# PROVIDED RECORDS
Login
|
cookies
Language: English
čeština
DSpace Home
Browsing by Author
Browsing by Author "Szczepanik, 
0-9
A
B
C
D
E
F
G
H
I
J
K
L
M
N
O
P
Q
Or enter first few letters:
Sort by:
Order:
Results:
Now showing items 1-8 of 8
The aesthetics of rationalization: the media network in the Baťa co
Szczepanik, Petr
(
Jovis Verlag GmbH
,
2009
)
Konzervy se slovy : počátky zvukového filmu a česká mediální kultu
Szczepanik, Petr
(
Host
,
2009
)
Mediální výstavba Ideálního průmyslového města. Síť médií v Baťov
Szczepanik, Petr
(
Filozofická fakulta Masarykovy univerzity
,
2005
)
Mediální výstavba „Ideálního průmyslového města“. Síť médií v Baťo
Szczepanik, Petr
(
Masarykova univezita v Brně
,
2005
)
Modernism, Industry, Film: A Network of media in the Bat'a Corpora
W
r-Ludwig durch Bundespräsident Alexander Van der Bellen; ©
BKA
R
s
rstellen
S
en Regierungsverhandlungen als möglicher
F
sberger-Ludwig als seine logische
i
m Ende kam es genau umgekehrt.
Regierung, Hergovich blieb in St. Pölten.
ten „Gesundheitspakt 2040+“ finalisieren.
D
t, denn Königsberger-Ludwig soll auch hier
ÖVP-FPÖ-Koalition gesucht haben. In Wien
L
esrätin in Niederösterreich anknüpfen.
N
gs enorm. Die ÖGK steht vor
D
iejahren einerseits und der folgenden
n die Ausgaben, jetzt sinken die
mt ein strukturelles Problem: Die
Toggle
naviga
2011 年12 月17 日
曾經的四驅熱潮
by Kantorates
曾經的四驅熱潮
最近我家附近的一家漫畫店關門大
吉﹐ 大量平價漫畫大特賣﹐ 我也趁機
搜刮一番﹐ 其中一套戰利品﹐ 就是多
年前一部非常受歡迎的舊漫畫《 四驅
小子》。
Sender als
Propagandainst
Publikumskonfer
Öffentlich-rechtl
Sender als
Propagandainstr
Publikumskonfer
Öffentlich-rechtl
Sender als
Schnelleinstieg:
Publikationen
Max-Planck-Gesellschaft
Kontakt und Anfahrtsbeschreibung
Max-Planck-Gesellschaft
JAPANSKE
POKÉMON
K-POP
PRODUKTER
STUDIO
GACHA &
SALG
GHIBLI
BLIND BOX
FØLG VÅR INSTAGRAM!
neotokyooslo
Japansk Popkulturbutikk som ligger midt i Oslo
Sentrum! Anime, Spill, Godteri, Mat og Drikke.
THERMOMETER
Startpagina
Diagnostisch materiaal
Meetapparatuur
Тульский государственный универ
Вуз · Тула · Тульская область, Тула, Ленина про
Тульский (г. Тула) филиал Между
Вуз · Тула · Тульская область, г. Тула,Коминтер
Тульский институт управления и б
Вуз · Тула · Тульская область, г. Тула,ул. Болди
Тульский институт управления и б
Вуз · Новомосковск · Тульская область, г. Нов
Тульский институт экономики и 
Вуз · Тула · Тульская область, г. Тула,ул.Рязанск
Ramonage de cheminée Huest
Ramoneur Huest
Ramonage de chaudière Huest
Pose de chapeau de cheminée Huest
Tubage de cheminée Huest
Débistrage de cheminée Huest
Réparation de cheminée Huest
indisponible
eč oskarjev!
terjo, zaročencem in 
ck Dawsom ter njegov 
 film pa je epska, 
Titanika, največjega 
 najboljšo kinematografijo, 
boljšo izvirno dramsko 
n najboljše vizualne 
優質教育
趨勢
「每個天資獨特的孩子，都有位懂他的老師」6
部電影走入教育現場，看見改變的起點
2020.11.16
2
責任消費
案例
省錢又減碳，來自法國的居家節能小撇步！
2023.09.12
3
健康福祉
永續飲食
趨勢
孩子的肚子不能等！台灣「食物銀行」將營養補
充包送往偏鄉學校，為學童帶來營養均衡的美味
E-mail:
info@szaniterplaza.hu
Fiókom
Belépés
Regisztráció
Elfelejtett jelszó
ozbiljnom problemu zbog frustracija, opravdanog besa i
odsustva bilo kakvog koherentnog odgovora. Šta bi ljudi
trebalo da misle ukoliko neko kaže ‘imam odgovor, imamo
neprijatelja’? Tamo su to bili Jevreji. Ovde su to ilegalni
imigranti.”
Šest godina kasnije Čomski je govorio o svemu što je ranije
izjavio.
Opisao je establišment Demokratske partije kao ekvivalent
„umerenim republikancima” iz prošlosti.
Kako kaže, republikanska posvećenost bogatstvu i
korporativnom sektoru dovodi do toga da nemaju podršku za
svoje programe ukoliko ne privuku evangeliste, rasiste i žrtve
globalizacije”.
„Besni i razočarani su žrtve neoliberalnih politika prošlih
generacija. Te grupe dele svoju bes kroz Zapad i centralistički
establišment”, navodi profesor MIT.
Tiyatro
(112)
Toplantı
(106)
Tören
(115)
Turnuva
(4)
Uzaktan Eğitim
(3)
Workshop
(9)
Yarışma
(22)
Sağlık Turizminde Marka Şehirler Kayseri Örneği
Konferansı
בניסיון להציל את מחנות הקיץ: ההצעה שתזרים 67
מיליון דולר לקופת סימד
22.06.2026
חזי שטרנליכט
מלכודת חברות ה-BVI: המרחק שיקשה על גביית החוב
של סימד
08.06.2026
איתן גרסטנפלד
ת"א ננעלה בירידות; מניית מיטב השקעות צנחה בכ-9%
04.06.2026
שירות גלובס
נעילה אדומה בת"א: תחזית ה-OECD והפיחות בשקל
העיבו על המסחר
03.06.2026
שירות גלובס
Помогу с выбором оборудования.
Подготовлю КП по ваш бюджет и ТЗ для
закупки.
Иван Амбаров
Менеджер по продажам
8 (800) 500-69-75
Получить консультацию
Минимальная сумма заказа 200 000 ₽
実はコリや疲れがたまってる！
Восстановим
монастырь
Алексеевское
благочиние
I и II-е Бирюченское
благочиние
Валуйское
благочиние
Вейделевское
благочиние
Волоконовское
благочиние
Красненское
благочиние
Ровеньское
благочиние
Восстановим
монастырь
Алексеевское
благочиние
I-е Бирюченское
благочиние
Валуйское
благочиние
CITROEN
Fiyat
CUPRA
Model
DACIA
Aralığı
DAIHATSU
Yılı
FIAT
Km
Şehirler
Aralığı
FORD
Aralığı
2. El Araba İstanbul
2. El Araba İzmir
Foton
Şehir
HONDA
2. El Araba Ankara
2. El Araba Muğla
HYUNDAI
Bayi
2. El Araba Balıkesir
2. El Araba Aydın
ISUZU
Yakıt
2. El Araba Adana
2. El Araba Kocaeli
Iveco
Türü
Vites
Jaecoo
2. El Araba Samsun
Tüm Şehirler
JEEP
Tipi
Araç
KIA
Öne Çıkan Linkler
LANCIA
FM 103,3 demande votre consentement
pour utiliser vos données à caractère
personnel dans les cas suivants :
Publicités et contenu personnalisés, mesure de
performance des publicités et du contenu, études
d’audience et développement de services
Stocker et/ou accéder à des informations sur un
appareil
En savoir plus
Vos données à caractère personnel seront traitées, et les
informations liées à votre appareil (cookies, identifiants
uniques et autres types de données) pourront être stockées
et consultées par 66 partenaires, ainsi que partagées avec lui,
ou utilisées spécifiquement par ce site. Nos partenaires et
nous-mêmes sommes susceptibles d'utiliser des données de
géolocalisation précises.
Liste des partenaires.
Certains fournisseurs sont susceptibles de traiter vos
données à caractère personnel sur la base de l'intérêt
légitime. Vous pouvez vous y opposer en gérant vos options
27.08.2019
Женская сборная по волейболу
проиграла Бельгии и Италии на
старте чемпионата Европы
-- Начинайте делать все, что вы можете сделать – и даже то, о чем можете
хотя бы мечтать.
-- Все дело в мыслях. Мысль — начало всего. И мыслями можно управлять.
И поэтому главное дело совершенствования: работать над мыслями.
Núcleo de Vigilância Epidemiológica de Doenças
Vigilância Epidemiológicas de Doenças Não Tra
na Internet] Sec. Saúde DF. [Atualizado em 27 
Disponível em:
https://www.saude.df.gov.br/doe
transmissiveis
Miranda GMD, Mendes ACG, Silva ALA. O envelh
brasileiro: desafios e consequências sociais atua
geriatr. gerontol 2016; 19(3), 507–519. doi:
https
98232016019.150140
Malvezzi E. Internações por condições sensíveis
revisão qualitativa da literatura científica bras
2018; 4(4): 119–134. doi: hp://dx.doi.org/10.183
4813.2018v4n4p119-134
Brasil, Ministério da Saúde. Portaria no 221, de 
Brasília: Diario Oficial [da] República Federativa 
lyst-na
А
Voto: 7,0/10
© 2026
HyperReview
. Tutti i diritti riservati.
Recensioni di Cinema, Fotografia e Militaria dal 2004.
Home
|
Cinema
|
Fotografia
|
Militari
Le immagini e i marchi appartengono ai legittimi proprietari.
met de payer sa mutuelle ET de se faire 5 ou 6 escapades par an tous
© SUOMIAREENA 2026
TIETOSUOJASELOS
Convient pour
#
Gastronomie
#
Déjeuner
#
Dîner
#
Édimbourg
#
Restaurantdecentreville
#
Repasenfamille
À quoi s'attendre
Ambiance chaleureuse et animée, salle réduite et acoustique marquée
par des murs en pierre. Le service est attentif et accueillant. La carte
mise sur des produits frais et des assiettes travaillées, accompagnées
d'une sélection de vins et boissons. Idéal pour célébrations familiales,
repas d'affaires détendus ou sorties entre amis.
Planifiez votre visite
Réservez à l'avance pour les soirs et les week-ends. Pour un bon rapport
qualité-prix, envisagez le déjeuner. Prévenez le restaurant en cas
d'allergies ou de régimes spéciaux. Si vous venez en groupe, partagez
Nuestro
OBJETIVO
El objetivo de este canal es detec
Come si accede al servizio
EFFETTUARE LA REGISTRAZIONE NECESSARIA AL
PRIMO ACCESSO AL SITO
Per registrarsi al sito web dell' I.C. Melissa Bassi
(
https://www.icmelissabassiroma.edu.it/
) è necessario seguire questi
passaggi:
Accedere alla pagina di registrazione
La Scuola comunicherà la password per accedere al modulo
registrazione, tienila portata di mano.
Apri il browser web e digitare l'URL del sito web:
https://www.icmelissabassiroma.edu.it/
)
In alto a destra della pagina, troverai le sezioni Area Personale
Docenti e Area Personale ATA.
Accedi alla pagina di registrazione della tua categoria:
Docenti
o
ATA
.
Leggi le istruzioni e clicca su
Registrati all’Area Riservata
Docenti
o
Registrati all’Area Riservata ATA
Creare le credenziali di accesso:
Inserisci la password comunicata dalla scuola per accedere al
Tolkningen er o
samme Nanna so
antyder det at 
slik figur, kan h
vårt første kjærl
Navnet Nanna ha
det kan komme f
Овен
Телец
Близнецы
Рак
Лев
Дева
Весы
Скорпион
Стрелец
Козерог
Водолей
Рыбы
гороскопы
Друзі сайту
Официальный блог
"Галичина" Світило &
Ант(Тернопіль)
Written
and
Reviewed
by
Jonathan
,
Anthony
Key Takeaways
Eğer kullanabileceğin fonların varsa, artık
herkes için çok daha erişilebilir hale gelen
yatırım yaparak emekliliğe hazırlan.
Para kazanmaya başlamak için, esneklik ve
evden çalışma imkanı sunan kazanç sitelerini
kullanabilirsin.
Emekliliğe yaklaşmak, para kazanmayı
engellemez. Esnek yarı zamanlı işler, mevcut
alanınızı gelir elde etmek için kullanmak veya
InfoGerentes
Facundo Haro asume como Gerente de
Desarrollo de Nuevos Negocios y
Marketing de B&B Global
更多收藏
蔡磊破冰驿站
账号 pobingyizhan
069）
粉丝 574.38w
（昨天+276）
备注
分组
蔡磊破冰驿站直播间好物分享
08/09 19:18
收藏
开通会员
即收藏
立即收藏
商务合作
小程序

# PROBLEM
Pull out every line from the one with "El objetivo de este canal es detec" to the end of the listing, and output only those.

# SOLUTION FOR THIS EXERCISE
El objetivo de este canal es detec
Come si accede al servizio
EFFETTUARE LA REGISTRAZIONE NECESSARIA AL
PRIMO ACCESSO AL SITO
Per registrarsi al sito web dell' I.C. Melissa Bassi
(
https://www.icmelissabassiroma.edu.it/
) è necessario seguire questi
passaggi:
Accedere alla pagina di registrazione
La Scuola comunicherà la password per accedere al modulo
registrazione, tienila portata di mano.
Apri il browser web e digitare l'URL del sito web:
https://www.icmelissabassiroma.edu.it/
)
In alto a destra della pagina, troverai le sezioni Area Personale
Docenti e Area Personale ATA.
Accedi alla pagina di registrazione della tua categoria:
Docenti
o
ATA
.
Leggi le istruzioni e clicca su
Registrati all’Area Riservata
Docenti
o
Registrati all’Area Riservata ATA
Creare le credenziali di accesso:
Inserisci la password comunicata dalla scuola per accedere al
Tolkningen er o
samme Nanna so
antyder det at 
slik figur, kan h
vårt første kjærl
Navnet Nanna ha
det kan komme f
Овен
Телец
Близнецы
Рак
Лев
Дева
Весы
Скорпион
Стрелец
Козерог
Водолей
Рыбы
гороскопы
Друзі сайту
Официальный блог
"Галичина" Світило &
Ант(Тернопіль)
Written
and
Reviewed
by
Jonathan
,
Anthony
Key Takeaways
Eğer kullanabileceğin fonların varsa, artık
herkes için çok daha erişilebilir hale gelen
yatırım yaparak emekliliğe hazırlan.
Para kazanmaya başlamak için, esneklik ve
evden çalışma imkanı sunan kazanç sitelerini
kullanabilirsin.
Emekliliğe yaklaşmak, para kazanmayı
engellemez. Esnek yarı zamanlı işler, mevcut
alanınızı gelir elde etmek için kullanmak veya
InfoGerentes
Facundo Haro asume como Gerente de
Desarrollo de Nuevos Negocios y
Marketing de B&B Global
更多收藏
蔡磊破冰驿站
账号 pobingyizhan
069）
粉丝 574.38w
（昨天+276）
备注
分组
蔡磊破冰驿站直播间好物分享
08/09 19:18
收藏
开通会员
即收藏
立即收藏
商务合作
小程序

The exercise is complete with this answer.